According to the Library of Congress’s annotation, these photographs are probably two parts of a three-part panorama: the left and the center, or perhaps the center and the right. The third panel isn’t in the Library, however, and Photoshop’s automated merge function can’t bring the remaining two any closer to each other. They appear to have been taken from positions different enough to create a continuity error. From one image to the next, the curb’s line breaks to form an angle and the Baldwin Locomotive Works undergoes a change of perspective. Just when time almost stopped for an instant at the beginning of the twentieth century, the instant’s vanishing point was seen to move and blur as if it were alive after all.

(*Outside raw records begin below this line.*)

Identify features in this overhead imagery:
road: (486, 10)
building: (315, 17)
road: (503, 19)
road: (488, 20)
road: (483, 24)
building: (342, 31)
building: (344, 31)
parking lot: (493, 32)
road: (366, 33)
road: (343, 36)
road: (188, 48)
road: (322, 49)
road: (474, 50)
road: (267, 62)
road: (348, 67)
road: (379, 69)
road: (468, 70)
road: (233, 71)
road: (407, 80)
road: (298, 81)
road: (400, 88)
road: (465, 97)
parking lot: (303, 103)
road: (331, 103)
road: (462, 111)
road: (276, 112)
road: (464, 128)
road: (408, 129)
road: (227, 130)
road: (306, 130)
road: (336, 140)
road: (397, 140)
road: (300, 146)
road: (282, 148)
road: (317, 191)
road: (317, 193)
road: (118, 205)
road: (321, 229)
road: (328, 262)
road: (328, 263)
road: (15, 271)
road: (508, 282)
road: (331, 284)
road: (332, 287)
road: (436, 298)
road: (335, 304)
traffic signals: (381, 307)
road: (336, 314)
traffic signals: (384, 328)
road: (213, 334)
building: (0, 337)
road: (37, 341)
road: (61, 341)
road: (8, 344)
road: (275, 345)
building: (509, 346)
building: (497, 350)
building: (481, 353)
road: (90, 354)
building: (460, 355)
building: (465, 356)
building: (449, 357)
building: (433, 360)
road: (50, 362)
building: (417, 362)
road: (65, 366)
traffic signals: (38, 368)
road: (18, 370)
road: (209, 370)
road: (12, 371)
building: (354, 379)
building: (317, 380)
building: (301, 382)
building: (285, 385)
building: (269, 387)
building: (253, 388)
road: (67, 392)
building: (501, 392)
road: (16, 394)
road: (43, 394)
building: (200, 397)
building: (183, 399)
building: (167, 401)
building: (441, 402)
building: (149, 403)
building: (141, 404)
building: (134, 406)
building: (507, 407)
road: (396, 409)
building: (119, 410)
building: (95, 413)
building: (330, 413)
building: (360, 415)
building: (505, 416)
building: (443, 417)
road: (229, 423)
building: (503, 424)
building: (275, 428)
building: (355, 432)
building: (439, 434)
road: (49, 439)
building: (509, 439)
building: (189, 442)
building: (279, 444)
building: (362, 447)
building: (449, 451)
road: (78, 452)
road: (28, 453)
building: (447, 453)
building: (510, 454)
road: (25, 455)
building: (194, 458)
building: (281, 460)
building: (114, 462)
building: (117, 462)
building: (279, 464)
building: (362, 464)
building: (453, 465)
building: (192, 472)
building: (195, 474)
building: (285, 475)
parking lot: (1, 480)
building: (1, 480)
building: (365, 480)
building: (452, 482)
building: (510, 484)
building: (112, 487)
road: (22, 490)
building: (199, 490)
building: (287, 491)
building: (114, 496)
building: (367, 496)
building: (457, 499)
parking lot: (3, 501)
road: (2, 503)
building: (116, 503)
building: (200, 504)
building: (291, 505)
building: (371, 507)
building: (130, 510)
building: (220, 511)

So the visual forms that survive in the blur survive only as isolated colonies of the perceptible: the contextless cloud of steam, its whites and shadows sharply delineated but its purpose in its moment no longer knowable; the man with his tilted derby and rakish posture and shadow, never again to be nameable; the women in hats propelled along a route to the margin, blurred to unreadability above the moving words Wilbur’s American Milk Chocolate.
But at the right, unmoving, PHILA. It is only part of a word, but we seem to remember what the remainder once said of itself in the presence of a now vanished camera. From memory, memory recites DELPHIA. The sound is reassuring, because it seems stable. Tomorrow it will still be callable to mind and singable to completion once more.
But half of its harmony will sing in silent dark, because DELPHIA is a word in the dead language of the vanished panel 3. Looking down now at the two remaining panels, we experience panel 3 as if within its own aftermath: understanding it like a schoolbook remembered but no longer readable with a child’s eye. At their image’s vanishing point, the shadows of the man on the sidewalk and the women in the brand new motorbus and the mule just ahead of them on the road are to become equally unseeable because light will have moved forward past the brink of the image and disappeared into time.
Note added April 2, 2021: in his February 13, 2012 blogpost at https://www.shorpy.com/node/12391, Shorpy succeeds in merging the two images seamlessly and also provides a comment stream from which we learn, among other things, that the electric bus seen on North Broad Street dates the panorama to 1907 or 1908. Thanks, Kim Bridges, for calling the Shorpy link to my attention.